Beginning in late 2018, residents living in San Bernardino and eastern Los Angeles counties will no longer be able to say they live in “the 909.”

The 909 area code is expected to run out of numbers around March 2019, so a new area code will be introduced for all new numbers in the region currently being served by the 909 area code beginning September 2018.

Because the new area code will be introduced through a geographic overlay, current telephone numbers will not have to be changed. Customers who request a new phone number will be given the new area code, but the 909 area code may still be used if numbers become available.

In contrast, the 909 area code was created through a geographic split, taking area from the 714 area code in 1992 that forced everyone in the new 909 region to change their phone numbers to reflect the new area code. The geographic split method was used again in 2004 when part of the area served by the 909 area code became the 951 area code.

That was the last geographic split used in California to date, and that method has not been used to introduce a new area code in the United States in over 10 years.

The new area code, which has not been announced yet, is expected to last about 28 years based on past and estimated future new phone number requests.

“An ounce of prevention is really what it is,” said Constance Gordon of the California Public Utilities Commission, which governs area code usage in the state.

Gordon said the geographic split has seen decreasing usage because it tends to be more disruptive than using the overlay method.
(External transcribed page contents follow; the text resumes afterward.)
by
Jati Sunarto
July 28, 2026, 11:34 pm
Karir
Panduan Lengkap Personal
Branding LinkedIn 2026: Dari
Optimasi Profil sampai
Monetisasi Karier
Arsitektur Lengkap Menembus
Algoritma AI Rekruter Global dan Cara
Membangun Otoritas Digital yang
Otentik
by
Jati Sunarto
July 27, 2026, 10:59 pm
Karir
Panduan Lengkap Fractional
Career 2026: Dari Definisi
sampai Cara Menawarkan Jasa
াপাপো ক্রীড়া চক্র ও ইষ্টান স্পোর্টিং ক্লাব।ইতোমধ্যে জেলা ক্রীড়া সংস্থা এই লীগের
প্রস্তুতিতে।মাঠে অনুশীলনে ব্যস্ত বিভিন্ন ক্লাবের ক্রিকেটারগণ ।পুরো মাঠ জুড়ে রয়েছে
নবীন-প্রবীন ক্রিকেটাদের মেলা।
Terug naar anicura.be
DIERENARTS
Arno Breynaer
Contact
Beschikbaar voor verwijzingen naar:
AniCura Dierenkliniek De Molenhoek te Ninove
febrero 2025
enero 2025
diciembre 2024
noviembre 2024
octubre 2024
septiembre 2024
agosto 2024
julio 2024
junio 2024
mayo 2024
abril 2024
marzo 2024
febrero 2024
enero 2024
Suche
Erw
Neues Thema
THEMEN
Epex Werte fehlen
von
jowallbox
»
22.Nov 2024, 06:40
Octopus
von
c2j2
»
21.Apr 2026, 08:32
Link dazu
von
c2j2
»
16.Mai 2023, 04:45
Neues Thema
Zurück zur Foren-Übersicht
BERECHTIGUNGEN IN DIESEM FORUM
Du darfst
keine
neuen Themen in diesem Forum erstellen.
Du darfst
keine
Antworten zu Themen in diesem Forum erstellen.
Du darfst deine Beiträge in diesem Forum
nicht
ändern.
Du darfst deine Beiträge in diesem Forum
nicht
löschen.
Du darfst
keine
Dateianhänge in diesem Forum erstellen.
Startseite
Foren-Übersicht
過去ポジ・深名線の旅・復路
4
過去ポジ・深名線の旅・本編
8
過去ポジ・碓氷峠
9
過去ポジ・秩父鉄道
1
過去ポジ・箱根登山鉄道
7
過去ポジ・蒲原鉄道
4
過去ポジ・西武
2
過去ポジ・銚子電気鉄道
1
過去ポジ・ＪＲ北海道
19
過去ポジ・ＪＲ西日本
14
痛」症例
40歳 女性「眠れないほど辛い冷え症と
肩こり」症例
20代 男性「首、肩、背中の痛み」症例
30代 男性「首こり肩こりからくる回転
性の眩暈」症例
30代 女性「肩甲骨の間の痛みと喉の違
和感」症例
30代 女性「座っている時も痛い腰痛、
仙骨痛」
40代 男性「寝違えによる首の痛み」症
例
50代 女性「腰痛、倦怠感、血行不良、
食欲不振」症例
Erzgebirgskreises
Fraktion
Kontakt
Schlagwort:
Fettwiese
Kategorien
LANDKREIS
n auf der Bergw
“With a split, then half of the people in that area code are going to get new numbers, and that’s pretty disruptive,” she said. “So, if you do an overlay, everybody keeps their current number and only new people getting new phones will have the new area code.”

In the past, geographic splits were seen as a way to minimize confusion. Neighbors were able to simply dial a seven-digit phone number because they knew they were in the same area code. That made it simpler and quicker to dial local phone numbers.

With an overlay, customers are required to dial the area code before the seven-digit phone number, regardless of whether the number is within the same area code. On landlines, this also requires dialing the number 1 before the area code.

However, as more people are using cell phones, the benefits of a geographic split no longer outweigh the disruption of making half of customers change their numbers, requiring businesses to reprint business cards, menus, and anything which might list their phone number.

Cell phones allow customers to instantly dial a saved number and not have to re-type the number each time, so the convenience of preserving seven-digit dialing is not as valuable. While an overlay means two people in the same household might end up with different area codes, saved numbers means they would not have to worry about remembering who has which area code.

An area code can run out of numbers due to the way phone numbers are determined. The first three numbers after an area code are referred to as the prefix, which are assigned to small geographic areas within the area code called rate centers.

The 909 area code has 21 rate centers, most of which align with city boundaries. A prefix can only be assigned to one rate center, and once assigned it cannot be used elsewhere, even if it is rarely used.

For instance, Pomona is one of the 909’s rate centers, and has 40 prefixes assigned to it. Ontario is the area code’s largest rate center with 120 assigned prefixes.

Only 74 prefixes remain available to be used in the 909 area code, which is only 9 percent of the total prefixes available to it.

The CPUC held three public hearings in Pomona, San Bernardino and redlands in April in order to share with the public how they planned to introduce the new area code and to give the public an opportunity to give feedback. The meetings were not well-attended, but those who did show up were mostly in favor of the move, especially the overlay method being used.

Two commenters, however, showed up in support of using the geographic split method.

Though it is unlikely that the commission will go another route in order to prevent the 909 from running out of numbers, they are not expected to make an official decision until later this year.